**Pictures paired with source code:**

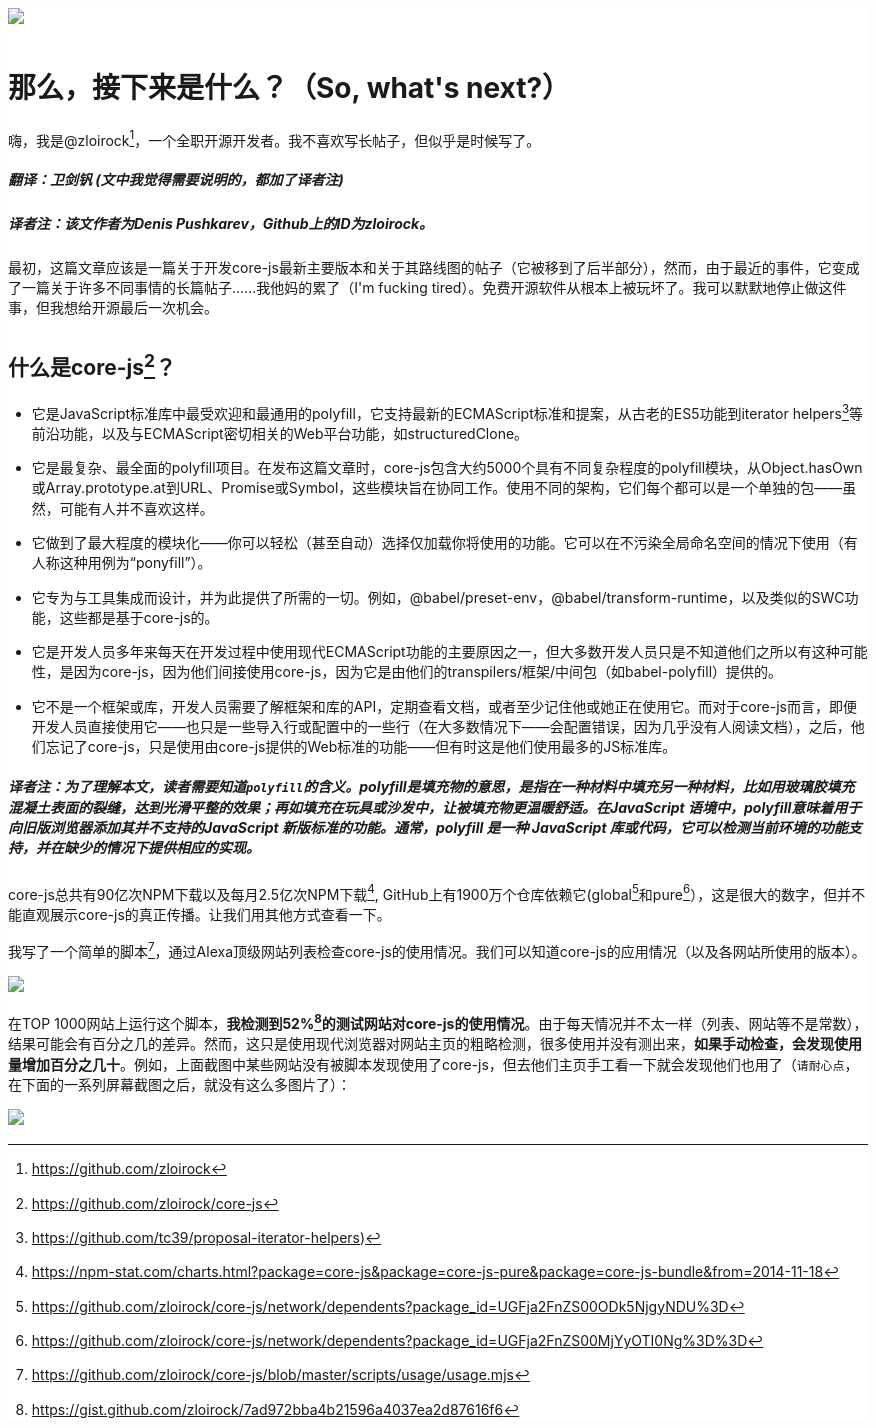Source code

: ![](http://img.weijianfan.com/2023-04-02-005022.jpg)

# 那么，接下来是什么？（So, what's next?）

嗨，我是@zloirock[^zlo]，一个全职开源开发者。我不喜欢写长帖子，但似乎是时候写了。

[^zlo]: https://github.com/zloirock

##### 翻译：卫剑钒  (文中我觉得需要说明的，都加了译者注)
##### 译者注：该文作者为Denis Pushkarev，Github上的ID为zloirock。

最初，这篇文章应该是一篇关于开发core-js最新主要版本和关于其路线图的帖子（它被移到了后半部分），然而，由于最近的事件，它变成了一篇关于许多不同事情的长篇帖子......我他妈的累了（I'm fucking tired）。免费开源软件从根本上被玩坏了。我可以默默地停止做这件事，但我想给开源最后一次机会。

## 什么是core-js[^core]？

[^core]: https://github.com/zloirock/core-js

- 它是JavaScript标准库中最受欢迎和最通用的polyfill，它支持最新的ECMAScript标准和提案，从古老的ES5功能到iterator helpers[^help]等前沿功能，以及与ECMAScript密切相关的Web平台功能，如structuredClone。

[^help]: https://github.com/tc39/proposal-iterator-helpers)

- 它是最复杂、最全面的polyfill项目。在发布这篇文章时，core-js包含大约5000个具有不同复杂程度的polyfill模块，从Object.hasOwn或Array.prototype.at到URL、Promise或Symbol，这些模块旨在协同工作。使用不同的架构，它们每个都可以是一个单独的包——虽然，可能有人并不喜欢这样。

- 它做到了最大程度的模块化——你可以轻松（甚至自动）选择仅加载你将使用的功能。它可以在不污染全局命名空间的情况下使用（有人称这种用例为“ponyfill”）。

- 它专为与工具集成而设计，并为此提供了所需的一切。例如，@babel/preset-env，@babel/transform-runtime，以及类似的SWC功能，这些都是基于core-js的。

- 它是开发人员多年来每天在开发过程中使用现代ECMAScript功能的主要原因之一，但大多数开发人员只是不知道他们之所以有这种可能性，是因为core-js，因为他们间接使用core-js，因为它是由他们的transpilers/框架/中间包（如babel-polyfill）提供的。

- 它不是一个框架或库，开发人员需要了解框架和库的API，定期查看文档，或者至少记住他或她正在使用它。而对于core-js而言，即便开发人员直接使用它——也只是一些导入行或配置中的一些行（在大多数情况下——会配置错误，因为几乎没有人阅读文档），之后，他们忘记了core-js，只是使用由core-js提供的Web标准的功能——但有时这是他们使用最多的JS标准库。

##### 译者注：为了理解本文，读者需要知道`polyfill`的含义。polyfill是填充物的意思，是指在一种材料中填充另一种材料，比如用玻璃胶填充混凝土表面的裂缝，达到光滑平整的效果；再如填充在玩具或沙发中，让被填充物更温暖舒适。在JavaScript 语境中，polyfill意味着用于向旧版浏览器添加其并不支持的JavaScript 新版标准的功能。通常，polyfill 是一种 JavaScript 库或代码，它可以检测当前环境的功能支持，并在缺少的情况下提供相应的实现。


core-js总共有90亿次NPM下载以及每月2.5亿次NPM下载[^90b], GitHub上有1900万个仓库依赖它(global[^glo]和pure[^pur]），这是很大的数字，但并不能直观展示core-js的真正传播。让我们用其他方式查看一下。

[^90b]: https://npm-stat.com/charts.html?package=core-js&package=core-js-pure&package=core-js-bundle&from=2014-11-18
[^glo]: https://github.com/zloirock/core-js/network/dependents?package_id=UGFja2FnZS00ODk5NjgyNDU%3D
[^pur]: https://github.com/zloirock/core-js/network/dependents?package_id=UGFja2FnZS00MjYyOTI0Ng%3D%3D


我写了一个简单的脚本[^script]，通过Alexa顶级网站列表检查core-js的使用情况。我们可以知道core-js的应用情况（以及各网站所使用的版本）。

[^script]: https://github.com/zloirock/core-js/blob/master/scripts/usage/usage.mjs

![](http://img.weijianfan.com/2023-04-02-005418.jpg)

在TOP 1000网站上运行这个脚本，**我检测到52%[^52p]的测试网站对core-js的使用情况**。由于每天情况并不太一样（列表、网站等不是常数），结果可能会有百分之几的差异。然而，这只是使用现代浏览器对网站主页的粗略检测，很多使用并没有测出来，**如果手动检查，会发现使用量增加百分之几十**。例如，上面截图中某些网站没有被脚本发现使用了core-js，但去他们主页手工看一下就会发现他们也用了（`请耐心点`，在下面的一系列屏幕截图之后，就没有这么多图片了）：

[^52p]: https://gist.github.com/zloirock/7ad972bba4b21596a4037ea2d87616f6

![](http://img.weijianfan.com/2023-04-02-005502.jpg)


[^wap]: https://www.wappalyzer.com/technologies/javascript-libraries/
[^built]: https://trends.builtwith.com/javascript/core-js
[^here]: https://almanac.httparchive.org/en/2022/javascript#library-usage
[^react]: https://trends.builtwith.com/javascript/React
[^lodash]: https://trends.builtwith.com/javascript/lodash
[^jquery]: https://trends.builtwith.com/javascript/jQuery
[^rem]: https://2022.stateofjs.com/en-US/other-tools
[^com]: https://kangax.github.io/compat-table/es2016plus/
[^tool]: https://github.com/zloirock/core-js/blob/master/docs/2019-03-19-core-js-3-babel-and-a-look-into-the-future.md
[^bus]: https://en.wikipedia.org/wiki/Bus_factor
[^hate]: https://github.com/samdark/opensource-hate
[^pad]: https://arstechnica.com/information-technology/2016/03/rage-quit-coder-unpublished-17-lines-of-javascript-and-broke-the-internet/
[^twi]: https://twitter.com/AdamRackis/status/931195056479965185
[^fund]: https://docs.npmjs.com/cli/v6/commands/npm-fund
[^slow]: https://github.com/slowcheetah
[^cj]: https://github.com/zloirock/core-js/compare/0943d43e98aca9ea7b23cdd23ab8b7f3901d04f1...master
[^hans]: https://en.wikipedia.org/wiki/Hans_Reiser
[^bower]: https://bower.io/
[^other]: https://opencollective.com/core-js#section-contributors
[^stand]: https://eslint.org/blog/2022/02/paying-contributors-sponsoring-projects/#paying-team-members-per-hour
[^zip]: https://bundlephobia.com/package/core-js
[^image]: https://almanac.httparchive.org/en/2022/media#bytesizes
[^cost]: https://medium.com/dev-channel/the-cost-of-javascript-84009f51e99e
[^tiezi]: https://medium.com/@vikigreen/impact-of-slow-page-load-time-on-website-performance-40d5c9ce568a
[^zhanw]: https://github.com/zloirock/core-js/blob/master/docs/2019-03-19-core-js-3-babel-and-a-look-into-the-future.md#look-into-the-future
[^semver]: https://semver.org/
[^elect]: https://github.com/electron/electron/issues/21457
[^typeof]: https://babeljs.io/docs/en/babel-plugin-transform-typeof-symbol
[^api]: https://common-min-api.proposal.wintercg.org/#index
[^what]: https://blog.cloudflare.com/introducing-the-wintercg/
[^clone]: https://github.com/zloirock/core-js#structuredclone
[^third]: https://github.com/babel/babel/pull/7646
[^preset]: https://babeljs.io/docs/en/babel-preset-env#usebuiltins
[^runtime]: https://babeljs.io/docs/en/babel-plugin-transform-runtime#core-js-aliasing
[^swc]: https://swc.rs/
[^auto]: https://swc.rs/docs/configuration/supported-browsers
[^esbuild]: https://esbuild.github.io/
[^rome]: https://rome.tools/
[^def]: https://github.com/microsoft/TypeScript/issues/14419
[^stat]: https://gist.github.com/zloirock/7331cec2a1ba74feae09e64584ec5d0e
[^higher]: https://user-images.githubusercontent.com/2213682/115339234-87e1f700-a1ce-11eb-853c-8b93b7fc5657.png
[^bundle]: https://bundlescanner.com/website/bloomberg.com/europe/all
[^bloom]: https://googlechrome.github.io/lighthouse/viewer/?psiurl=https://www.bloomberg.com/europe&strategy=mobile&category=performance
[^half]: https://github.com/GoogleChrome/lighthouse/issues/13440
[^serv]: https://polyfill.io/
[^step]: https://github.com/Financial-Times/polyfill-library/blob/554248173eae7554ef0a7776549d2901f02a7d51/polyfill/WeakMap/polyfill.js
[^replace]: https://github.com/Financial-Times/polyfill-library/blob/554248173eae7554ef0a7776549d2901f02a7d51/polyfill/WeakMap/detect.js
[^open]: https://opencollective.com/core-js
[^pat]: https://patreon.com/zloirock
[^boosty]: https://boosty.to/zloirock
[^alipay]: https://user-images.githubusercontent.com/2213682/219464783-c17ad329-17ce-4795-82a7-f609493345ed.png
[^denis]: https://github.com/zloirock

**DIRECTIONS:**
Could you return exactly the stretch of the data above that starts at the line with "我写了一个简单的脚本[^sc" and ends at the line with "[^hate]: https://github.com/samdark/opensource-hate", both lines included?

**SOLUTION FOR THIS EXERCISE:**
我写了一个简单的脚本[^script]，通过Alexa顶级网站列表检查core-js的使用情况。我们可以知道core-js的应用情况（以及各网站所使用的版本）。

[^script]: https://github.com/zloirock/core-js/blob/master/scripts/usage/usage.mjs

![](http://img.weijianfan.com/2023-04-02-005418.jpg)

在TOP 1000网站上运行这个脚本，**我检测到52%[^52p]的测试网站对core-js的使用情况**。由于每天情况并不太一样（列表、网站等不是常数），结果可能会有百分之几的差异。然而，这只是使用现代浏览器对网站主页的粗略检测，很多使用并没有测出来，**如果手动检查，会发现使用量增加百分之几十**。例如，上面截图中某些网站没有被脚本发现使用了core-js，但去他们主页手工看一下就会发现他们也用了（`请耐心点`，在下面的一系列屏幕截图之后，就没有这么多图片了）：

[^52p]: https://gist.github.com/zloirock/7ad972bba4b21596a4037ea2d87616f6

![](http://img.weijianfan.com/2023-04-02-005502.jpg)


[^wap]: https://www.wappalyzer.com/technologies/javascript-libraries/
[^built]: https://trends.builtwith.com/javascript/core-js
[^here]: https://almanac.httparchive.org/en/2022/javascript#library-usage
[^react]: https://trends.builtwith.com/javascript/React
[^lodash]: https://trends.builtwith.com/javascript/lodash
[^jquery]: https://trends.builtwith.com/javascript/jQuery
[^rem]: https://2022.stateofjs.com/en-US/other-tools
[^com]: https://kangax.github.io/compat-table/es2016plus/
[^tool]: https://github.com/zloirock/core-js/blob/master/docs/2019-03-19-core-js-3-babel-and-a-look-into-the-future.md
[^bus]: https://en.wikipedia.org/wiki/Bus_factor
[^hate]: https://github.com/samdark/opensource-hate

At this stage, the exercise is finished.